Waking at the day and finding themselves now half man and half horse, the Imperial knight-centaurs wailed and gnashed their teeth. The Ghurst saw an opportunity and attacked, but the newly forged centaurs were greater than man and horse had been separately. Donning their breastplates and helms and wielding their lances and swords, they slaughtered the Ghurst to a man.

 

When the battle was done, eth-Gard lay mortally wounded among his company. The man-horses around him wept openly and Eki appeared. As she stood over eth-Gard, she saw the sorrow around her and said, “Even tied to this cruel fate, your men love you.”

 

Eth-Gard is said to have laughed at the goddess. “That is not why the men weep,” he said. “Another among them will rise to lead.”

 

“Then they must love your country very much,” Eki said. “For your men cannot return to that place as man-horses.”

 

“You are wrong again,” answered eth-Gard. “If my men chose, in these new forms they could crush the cavalries of the Empire and not just return home, but take it as their own.”

 

“What then?” asked Eki. “Why do they weep if not for love of their captain or love of their country?”

 

“They weep for love of their lines,” answered eth-Gard as he neared death. “In these forms, none shall ever father a son again.

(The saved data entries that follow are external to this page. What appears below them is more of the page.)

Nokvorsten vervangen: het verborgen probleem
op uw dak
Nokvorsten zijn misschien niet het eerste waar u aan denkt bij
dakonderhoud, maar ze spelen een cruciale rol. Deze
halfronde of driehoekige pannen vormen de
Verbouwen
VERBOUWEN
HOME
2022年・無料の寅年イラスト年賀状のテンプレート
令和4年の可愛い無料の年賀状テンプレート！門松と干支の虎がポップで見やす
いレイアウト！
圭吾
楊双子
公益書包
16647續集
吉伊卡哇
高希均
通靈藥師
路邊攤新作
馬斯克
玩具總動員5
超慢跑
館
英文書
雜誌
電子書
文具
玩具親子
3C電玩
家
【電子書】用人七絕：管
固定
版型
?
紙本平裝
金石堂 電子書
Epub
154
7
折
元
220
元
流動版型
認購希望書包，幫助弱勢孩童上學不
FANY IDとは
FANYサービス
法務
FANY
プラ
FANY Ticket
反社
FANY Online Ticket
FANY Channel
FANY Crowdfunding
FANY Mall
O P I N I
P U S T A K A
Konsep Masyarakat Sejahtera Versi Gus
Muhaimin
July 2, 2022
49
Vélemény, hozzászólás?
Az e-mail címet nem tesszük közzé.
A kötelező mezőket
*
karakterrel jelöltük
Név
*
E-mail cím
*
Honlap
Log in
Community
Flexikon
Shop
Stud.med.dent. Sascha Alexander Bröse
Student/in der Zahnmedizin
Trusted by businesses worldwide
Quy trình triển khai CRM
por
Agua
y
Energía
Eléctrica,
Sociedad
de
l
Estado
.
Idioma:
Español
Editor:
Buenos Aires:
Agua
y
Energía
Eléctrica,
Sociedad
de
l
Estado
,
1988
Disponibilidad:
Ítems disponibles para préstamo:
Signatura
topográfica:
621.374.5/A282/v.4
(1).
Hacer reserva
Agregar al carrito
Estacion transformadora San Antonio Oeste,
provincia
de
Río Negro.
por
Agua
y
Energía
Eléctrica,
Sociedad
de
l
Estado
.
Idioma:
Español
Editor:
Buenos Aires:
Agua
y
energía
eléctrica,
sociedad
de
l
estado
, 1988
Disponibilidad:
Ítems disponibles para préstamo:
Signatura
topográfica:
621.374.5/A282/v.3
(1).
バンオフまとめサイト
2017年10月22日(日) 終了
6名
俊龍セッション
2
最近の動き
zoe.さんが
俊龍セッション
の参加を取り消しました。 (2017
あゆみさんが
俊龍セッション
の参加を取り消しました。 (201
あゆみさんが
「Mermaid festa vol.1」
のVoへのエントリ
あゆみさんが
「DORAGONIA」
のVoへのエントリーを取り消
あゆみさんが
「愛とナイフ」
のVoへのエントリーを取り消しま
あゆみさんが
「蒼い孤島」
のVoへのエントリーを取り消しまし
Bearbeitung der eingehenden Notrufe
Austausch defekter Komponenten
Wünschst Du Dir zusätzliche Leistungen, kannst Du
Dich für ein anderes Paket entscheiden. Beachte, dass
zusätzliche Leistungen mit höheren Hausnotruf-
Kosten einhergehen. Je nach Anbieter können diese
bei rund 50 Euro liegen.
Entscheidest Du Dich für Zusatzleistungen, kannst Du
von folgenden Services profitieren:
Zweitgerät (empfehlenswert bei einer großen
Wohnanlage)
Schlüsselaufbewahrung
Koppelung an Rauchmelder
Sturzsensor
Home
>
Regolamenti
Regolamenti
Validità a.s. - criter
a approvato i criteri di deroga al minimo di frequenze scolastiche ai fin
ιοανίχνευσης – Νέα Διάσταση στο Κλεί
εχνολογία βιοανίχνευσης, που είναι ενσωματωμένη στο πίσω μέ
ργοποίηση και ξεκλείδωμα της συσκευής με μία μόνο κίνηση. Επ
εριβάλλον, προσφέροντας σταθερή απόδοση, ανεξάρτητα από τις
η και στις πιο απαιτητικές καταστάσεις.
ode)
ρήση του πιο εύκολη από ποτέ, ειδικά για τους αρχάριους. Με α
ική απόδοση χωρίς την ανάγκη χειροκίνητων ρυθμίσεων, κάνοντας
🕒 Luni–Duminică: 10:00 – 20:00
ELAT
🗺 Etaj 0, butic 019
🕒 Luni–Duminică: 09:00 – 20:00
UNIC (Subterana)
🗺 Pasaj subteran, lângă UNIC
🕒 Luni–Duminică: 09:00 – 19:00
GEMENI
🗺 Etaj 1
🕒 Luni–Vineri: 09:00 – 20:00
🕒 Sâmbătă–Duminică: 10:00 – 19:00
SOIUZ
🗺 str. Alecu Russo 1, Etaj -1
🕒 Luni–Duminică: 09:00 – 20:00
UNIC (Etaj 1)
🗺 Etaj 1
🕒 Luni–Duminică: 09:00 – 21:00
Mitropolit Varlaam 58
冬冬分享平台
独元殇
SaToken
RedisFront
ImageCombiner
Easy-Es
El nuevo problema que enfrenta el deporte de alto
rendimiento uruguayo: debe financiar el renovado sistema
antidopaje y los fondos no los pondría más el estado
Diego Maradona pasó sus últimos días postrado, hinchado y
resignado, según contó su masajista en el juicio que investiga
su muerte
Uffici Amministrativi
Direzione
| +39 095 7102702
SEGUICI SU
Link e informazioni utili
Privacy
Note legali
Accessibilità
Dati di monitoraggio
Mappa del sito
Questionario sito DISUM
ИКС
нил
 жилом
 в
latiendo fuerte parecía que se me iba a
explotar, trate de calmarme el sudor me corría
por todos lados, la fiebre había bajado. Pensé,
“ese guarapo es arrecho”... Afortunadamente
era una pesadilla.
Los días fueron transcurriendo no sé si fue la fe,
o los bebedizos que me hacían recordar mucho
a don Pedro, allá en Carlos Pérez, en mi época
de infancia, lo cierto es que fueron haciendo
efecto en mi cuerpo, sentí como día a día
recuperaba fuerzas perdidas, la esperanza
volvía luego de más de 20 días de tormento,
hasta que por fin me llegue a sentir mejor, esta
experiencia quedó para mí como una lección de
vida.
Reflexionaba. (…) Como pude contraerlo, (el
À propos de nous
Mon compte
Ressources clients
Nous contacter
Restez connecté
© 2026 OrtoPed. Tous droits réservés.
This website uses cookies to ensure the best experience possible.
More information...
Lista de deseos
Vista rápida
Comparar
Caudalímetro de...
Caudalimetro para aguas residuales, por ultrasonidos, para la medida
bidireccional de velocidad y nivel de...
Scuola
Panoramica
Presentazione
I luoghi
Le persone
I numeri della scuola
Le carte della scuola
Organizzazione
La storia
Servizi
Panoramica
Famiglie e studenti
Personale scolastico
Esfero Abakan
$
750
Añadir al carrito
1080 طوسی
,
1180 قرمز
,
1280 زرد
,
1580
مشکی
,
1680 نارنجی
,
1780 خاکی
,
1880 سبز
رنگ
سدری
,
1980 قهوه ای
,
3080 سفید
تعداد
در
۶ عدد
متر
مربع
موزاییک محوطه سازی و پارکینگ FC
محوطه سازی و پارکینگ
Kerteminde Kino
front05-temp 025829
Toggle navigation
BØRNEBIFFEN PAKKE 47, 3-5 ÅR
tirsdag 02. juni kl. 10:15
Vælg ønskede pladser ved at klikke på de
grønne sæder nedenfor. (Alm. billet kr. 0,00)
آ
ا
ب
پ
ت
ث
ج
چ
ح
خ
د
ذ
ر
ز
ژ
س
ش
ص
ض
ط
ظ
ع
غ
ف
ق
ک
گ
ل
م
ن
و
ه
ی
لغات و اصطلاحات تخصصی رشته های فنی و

Our wives will run from us as the monsters we are, and even those that might not would be broken beneath us.”

 

“Such is the fate they chose in ignoring my warnings,” chided Eki. When eth-Gard laughed, the goddess asked, “What brings you mirth now, cursed one, upon your deathbed?”

 

“In your rage,” said eth-Gard, “you have lost count. Here, bound to mere men, are all your stallions, no more able to sire a foal than father a child. And your mares, they are all in the hands of our wives. As surely as you have cursed us, you have cursed your own brood.”

 

Furious, Eki rose above eth-Gard and threatened to come down and dash his skull with her hooves. But she knew he was right. In her wrath she had sealed her ken’s own doom and in so, her own, for what is a goddess without a people? So, letting eth-Gard expire of his wounds, Eki raced from the field of battle to Epo. Thereupon, she used her divine might to bind every knight’s wife to the mare he had gifted her. Thus born were the centaur women.

 

For a time, the centaur people tried to emulate Imperial society but their spirits were as bound with horses and their bodies. With the Empire thinking Epo razed by barbarians and turned westward and the centaur slaves to their animal whims, the inevitable occurred in short order. In time, the centaur tribe split and split again, and spread to the corners of the world. All remain in service to Eki, however, and bitter enemies to the Empire.